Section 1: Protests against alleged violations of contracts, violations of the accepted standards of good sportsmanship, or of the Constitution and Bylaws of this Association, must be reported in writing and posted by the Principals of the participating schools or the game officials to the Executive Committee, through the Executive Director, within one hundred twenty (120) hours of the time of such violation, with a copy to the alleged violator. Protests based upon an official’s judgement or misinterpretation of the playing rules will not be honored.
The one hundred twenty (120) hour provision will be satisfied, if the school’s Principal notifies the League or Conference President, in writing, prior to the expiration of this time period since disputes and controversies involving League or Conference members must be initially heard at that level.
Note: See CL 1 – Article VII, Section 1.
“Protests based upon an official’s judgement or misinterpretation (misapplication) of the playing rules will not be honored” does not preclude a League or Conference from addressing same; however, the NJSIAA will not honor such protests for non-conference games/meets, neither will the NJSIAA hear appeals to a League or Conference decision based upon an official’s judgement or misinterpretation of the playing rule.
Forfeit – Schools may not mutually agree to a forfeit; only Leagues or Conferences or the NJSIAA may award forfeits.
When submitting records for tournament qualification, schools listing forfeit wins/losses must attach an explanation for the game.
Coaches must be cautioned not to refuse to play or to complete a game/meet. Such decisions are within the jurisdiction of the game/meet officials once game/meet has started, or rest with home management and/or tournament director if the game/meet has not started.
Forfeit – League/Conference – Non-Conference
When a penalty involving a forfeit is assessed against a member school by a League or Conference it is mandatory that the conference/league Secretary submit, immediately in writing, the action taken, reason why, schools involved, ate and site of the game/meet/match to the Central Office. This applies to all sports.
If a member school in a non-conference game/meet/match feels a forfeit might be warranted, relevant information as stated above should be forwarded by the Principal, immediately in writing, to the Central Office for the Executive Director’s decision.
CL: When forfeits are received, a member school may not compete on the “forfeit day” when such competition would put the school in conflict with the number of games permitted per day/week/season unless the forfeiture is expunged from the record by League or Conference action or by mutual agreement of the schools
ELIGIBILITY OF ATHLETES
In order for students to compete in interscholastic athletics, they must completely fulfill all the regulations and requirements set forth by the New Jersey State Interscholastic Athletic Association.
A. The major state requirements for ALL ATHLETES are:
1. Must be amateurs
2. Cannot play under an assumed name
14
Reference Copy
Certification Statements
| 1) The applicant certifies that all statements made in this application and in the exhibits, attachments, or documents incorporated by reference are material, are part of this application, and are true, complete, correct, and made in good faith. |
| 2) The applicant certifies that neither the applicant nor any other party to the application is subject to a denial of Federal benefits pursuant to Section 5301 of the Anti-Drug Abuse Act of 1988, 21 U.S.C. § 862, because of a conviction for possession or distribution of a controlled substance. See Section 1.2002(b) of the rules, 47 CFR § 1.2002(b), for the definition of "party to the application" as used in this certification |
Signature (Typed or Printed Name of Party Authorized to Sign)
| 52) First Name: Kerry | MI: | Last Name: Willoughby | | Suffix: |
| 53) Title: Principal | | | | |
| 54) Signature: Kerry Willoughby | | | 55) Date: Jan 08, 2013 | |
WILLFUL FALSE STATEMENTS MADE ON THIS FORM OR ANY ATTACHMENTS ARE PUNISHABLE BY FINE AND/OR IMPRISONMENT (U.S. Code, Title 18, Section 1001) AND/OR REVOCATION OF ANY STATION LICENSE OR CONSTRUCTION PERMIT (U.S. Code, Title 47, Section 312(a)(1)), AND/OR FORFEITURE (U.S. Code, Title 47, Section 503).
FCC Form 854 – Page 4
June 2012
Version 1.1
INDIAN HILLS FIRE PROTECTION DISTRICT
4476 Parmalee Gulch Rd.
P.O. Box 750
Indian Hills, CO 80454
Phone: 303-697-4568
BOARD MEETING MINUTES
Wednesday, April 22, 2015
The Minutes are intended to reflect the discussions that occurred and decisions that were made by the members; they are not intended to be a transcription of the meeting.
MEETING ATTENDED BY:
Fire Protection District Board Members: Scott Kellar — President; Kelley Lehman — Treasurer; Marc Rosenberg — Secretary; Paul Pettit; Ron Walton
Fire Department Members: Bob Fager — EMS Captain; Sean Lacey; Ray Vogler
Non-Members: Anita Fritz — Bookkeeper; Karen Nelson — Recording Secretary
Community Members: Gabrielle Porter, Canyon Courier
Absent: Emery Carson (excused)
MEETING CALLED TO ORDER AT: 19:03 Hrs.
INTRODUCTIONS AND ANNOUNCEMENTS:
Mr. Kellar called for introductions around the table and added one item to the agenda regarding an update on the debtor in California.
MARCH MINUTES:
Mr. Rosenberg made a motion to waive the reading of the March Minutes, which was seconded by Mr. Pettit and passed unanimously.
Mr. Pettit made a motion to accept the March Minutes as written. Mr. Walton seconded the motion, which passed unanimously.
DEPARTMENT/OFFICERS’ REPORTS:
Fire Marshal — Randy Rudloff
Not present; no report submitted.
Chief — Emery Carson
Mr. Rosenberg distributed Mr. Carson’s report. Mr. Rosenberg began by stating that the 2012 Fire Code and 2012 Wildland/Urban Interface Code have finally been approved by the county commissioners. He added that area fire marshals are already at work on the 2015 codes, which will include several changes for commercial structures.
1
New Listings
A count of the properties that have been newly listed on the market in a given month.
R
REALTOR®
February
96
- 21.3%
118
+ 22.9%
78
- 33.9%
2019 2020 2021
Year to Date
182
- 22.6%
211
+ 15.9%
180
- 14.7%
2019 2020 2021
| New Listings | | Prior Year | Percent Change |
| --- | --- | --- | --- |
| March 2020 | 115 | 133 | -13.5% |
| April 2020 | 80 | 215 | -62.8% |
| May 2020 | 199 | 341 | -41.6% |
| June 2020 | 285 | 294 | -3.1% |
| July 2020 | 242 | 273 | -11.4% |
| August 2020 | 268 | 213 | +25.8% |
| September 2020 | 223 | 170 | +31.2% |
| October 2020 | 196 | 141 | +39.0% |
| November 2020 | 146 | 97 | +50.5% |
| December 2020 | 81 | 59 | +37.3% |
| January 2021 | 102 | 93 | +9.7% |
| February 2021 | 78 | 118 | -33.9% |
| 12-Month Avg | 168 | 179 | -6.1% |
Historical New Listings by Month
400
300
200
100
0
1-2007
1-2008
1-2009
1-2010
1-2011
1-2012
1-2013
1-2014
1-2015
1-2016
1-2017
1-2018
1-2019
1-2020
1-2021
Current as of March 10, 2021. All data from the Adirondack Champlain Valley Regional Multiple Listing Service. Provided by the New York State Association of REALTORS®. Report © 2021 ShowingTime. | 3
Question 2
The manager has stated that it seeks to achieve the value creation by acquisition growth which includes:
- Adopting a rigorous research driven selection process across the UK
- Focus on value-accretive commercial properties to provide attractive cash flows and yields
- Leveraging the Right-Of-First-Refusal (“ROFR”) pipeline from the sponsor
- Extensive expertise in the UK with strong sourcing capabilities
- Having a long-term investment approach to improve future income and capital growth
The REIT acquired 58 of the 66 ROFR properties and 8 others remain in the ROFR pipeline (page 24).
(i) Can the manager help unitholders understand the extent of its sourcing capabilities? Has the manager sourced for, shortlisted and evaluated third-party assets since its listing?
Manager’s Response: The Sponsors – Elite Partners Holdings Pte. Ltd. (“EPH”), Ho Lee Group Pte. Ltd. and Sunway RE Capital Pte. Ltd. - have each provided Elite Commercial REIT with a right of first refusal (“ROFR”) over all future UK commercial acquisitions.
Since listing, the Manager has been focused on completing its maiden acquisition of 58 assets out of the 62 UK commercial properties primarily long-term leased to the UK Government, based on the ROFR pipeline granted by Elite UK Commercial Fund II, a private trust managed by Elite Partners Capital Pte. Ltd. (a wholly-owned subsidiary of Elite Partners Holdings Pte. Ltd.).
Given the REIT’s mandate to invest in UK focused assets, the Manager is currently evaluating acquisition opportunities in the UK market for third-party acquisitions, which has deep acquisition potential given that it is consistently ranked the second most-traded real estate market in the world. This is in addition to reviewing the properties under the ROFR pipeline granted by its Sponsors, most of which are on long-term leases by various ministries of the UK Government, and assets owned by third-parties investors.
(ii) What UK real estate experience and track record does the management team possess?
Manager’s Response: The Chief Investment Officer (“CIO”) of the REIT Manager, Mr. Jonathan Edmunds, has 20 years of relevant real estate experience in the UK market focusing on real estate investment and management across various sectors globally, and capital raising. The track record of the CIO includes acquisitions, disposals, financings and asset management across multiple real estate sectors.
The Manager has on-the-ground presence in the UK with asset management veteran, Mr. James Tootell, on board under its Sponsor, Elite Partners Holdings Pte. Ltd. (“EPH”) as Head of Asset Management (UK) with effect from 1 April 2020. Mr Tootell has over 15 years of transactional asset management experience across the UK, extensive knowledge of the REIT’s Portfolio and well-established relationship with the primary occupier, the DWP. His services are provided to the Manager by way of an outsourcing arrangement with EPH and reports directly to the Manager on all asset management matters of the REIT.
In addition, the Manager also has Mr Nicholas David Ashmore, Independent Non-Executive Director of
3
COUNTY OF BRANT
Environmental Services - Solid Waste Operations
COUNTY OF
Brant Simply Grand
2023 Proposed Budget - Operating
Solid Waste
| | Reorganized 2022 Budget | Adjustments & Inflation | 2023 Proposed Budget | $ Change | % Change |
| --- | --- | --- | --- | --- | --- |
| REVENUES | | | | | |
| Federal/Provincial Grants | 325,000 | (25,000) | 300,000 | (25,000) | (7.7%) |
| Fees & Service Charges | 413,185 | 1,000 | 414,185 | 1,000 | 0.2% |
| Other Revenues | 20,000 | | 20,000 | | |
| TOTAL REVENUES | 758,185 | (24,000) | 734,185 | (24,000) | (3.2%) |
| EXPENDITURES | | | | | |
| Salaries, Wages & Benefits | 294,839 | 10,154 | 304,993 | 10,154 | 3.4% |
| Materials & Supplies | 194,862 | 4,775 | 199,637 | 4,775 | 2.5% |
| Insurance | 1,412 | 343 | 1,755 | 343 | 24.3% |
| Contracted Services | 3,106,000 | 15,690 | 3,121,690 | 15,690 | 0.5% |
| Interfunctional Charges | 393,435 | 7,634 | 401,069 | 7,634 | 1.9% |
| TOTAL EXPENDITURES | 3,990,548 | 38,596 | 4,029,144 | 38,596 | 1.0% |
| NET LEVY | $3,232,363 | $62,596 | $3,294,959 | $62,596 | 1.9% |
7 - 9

********

- _REQUIRED ACTION_
Starting at the line with "Manager’s Response: The Sponsors" and ending at the line with "Manager’s Response: The Chief", print each line of the listing above exactly, with no other lines.

- _WORKED SOLUTION_
Manager’s Response: The Sponsors – Elite Partners Holdings Pte. Ltd. (“EPH”), Ho Lee Group Pte. Ltd. and Sunway RE Capital Pte. Ltd. - have each provided Elite Commercial REIT with a right of first refusal (“ROFR”) over all future UK commercial acquisitions.
Since listing, the Manager has been focused on completing its maiden acquisition of 58 assets out of the 62 UK commercial properties primarily long-term leased to the UK Government, based on the ROFR pipeline granted by Elite UK Commercial Fund II, a private trust managed by Elite Partners Capital Pte. Ltd. (a wholly-owned subsidiary of Elite Partners Holdings Pte. Ltd.).
Given the REIT’s mandate to invest in UK focused assets, the Manager is currently evaluating acquisition opportunities in the UK market for third-party acquisitions, which has deep acquisition potential given that it is consistently ranked the second most-traded real estate market in the world. This is in addition to reviewing the properties under the ROFR pipeline granted by its Sponsors, most of which are on long-term leases by various ministries of the UK Government, and assets owned by third-parties investors.
(ii) What UK real estate experience and track record does the management team possess?
Manager’s Response: The Chief Investment Officer (“CIO”) of the REIT Manager, Mr. Jonathan Edmunds, has 20 years of relevant real estate experience in the UK market focusing on real estate investment and management across various sectors globally, and capital raising. The track record of the CIO includes acquisitions, disposals, financings and asset management across multiple real estate sectors.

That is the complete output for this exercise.